Welfare state to welfare market

Part 1 How socio-economic decisions created and changed the NHS

(c) Dr Chooi Lee, 2005, Consultant Physician, Kingston Hospital, Surrey, England and Peter Millard

(comments to chooi.lee@kingstonhospital.nhd.uk)

History is important

In the 15th century monks looked after the chronic sick and poor. After the fall of the monasteries, means testing and residential qualifications were introduced when parishes became responsible for their care. By the 20th Century local government provided hospitals for acute illness, psychiatry and infectious diseases, and institutional care for learning disabilities, chronic illness and older people.

rich from poor

Figure 1. From the 16th Century to 1948 a financial divide separated rich from poor.

Before the NHS was created, a financial divide separated the rich from the poor. Hospital patients paid according to their means. Many GP’s were paid in kind. The two lines (¦) on the directional arrows in Figure 1 indicate rate-limiting steps, based on ability to pay and / or resource availability.

Creating the NHS

Figure 2 shows how the NHS legislation changed the financial divide. The inclusion in the 1946 legislation of free care for chronic illness was a unique feature of the NHS that distinguished it from all other countries in the world.

NHS plan emerges Figure 2 The NHS plan changes the financial divide, so the attack on bed rest can begin.

Operational Planning, the NHS and Rehabilitation were by-products of war. Consultant leadership in the diagnosis and rehabilitative management of patient care in the long-stay wards was introduced, because it was hypothesised that this would free thousands of hospital beds for others to use.

Rehabilitation begins in the chronic sick wards

In 1950, 50,000 people were on the chronic sick waiting list. As the consultant led attack on bed rest began, gradually a trickle of discharges became a flood.

trickle to flood

Figure 3. Gradually a trickle of discharges became a flood.

All services had to be developed. Pre-admission home assessment, out patient clinics, halfway houses, day hospitals and progressive patient care were introduced. By 1970 Districts without active geriatric services were considered to be disadvantaged.

open access etc

Figure 4. Open access to Board and Lodging Allowance changes staff and family behaviour.

In 1971 the bed norm for geriatrics was 10 beds per 1000 over 65 years, with 50% in general hospitals. Age related, needs related and integrated admission policies were developed, all had in common slow-stream rehabilitation.

Financial divide opens: all change

During the 1980’s and early 1990’s, open access to Board and Lodging Allowance in residential and nursing care was allowed, while strict cash limits were imposed on hospital and local authority expenditure (Figure 4). Everyone took advantage.
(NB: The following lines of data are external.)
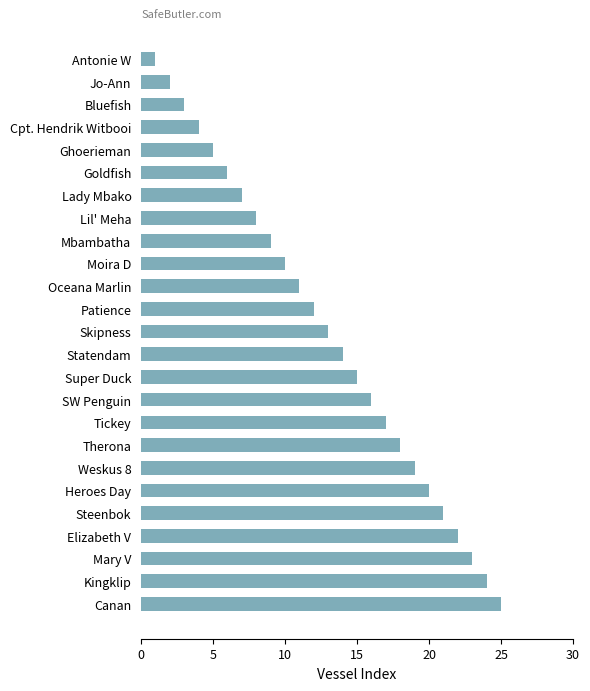

How many series are shown in this chart?

1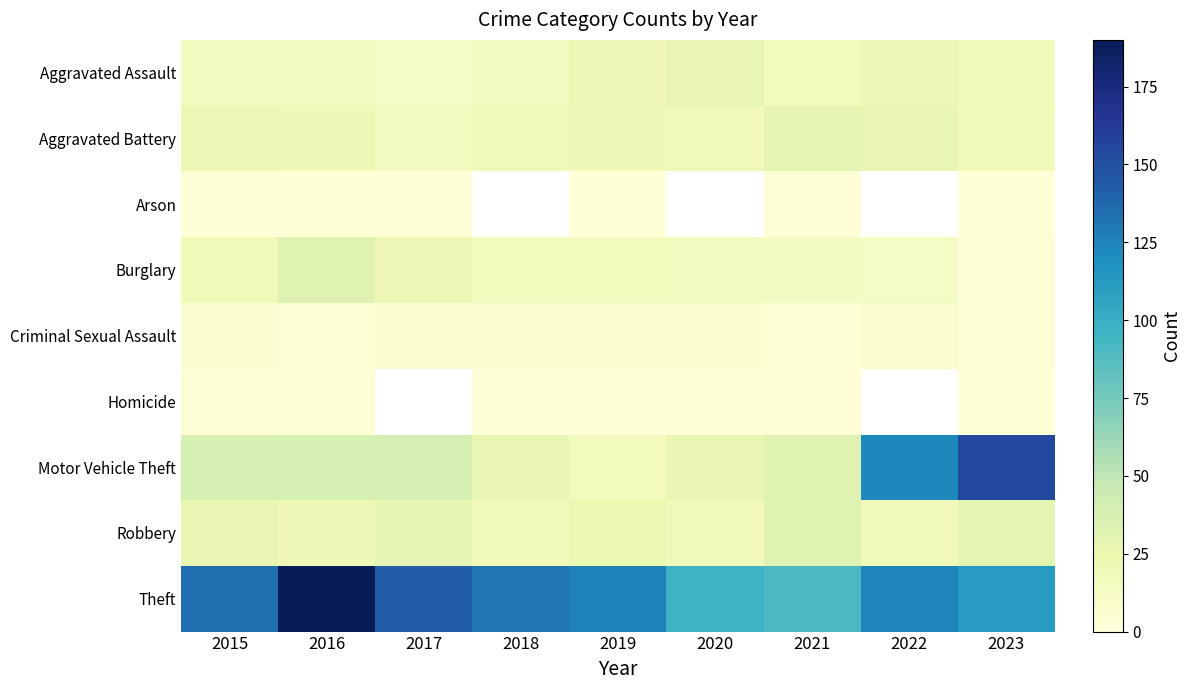

What is the difference between the maximum and minimum values in the Aggravated Assault series?

15.0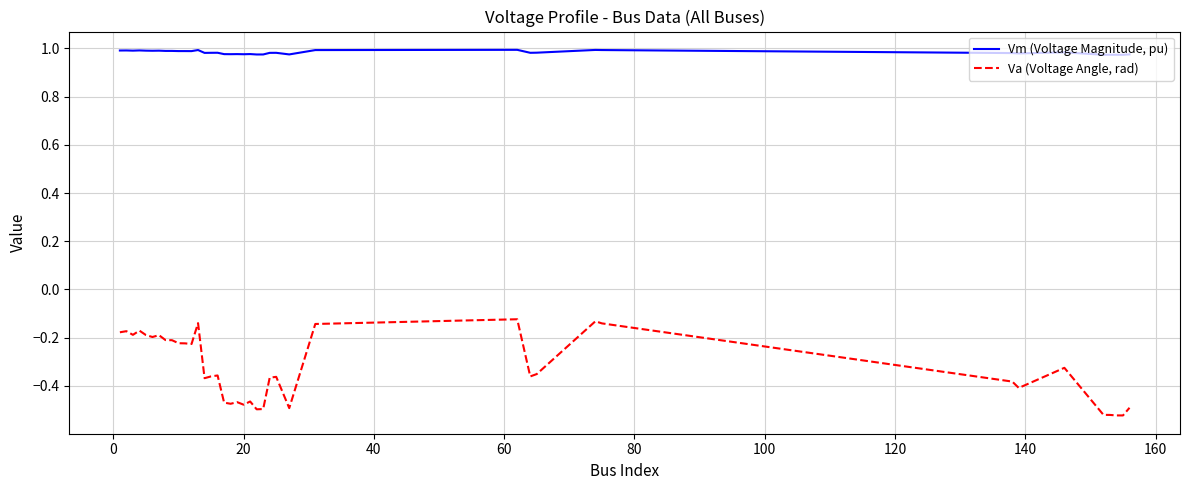

What is the difference between the maximum and minimum values in the Va (Voltage Angle, rad) series?

0.4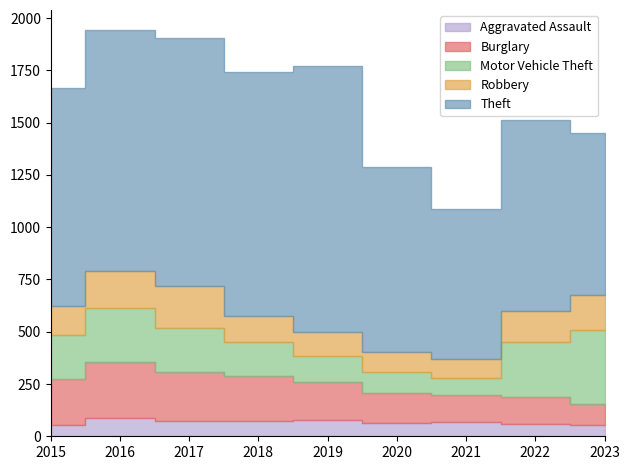

Reading right to left, transcribe all the data shown in this chart.

Aggravated Assault: 2023=52	2022=61	2021=66	2020=62	2019=80	2018=72	2017=72	2016=88	2015=56
Burglary: 2023=102	2022=129	2021=133	2020=146	2019=182	2018=218	2017=237	2016=266	2015=216
Motor Vehicle Theft: 2023=352	2022=259	2021=82	2020=99	2019=123	2018=163	2017=208	2016=259	2015=212
Robbery: 2023=170	2022=151	2021=88	2020=97	2019=116	2018=121	2017=202	2016=178	2015=139
Theft: 2023=776	2022=913	2021=716	2020=884	2019=1272	2018=1170	2017=1188	2016=1151	2015=1041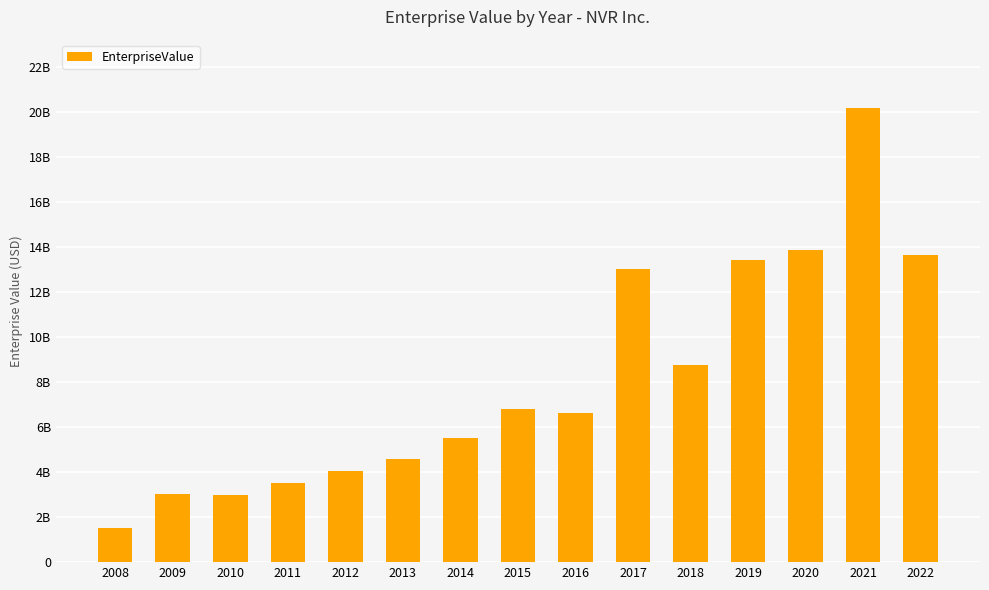

Reading right to left, list all the values displayed in this chart.

13641772880	20177016470	13874627120	13409794810	8734516690	13026457260	6621693000	6783080000	5510153740	4597064370	4061081000	3531363000	2978969860	3024822970	1516914750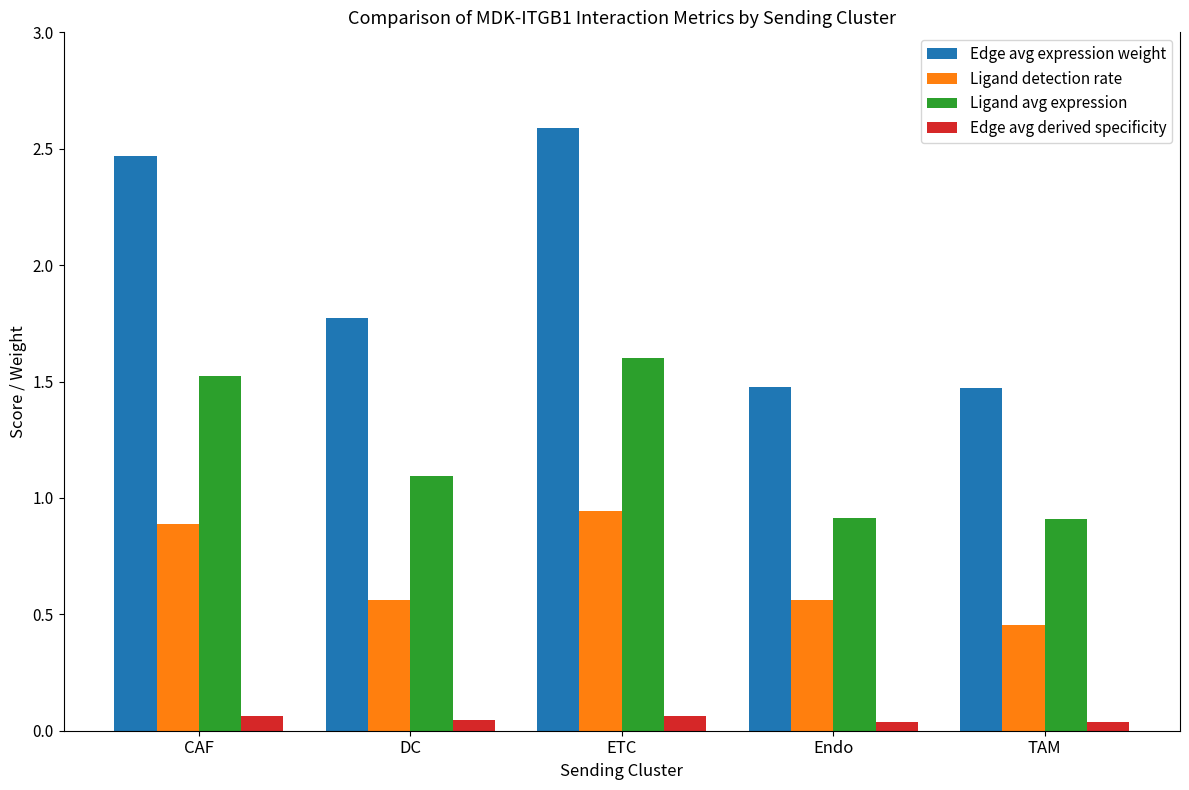

What is the label of the 4th bar from the right?

DC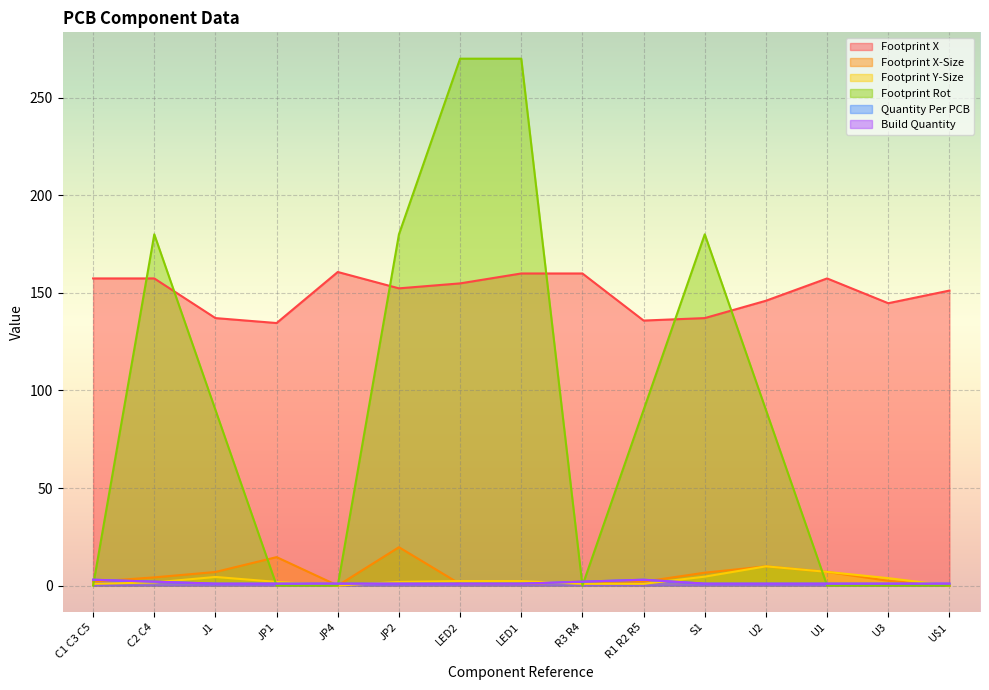

True or false: Quantity Per PCB has more than 0 points higher than both neighbors.

True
Thousands of extra nursing home and residential beds were opened and beds for geriatric medicine and psycho geriatrics were closed.

bed numbers and nursing hopmes

Figure 5. Impact of government policies on bed numbers in the NHS and in residential and nursing homes: 1955 -2000.

Slow-stream rehabilitation and community support was no longer needed. Thousands of older people entered residential and nursing homes without multi-disciplinary assessment. A national audit found that 42% of nursing homes residents admitted from hospitals and 94% from the community did not have a specialist geriatric assessment(1).

Shutting the door

Government expenditure was out of control: £8 million in 1980, £2.4 billion in 1990. On April 1st 1993 open access to public funds for residential and nursing home care ceased and means testing by local authorities returned, this time as purchasers not providers of nursing care.

means test back

Figure 6. Means testing returns: 16th C controls return.

At first, the impact of the change was masked, because Social Service departments were given transition grants to purchase care. However as the hospital bed crises returned, in 1995 government rediscovered rehabilitation (HSG 95/8).

Conclusion of Part One.

When changes in parts of the health and social care system are proposed, the immediate and long-term effect on the total system of care should be modelled. The NHS experience teaches that changes made outside acute hospitals can have beneficial or adverse impact on acute hospital care. Furthermore, it shows that comprehensive services to meet the needs of dependent and vulnerable people are not required, if uncontrolled access is given to publicly funded long-term care.

Part 2, introduces the biochemistry of care, considers the special needs of vulnerable older people and concludes that a new service ‘xyz’ should arise from the ashes of the past.

1.Victor, C., I. R. Hastie, et al. (2001). "The inappropriate placement of older people in nursing homes in England and Wales: a national audit." Quality in Ageing - Policy, Practice and Research 2(1): 16-25.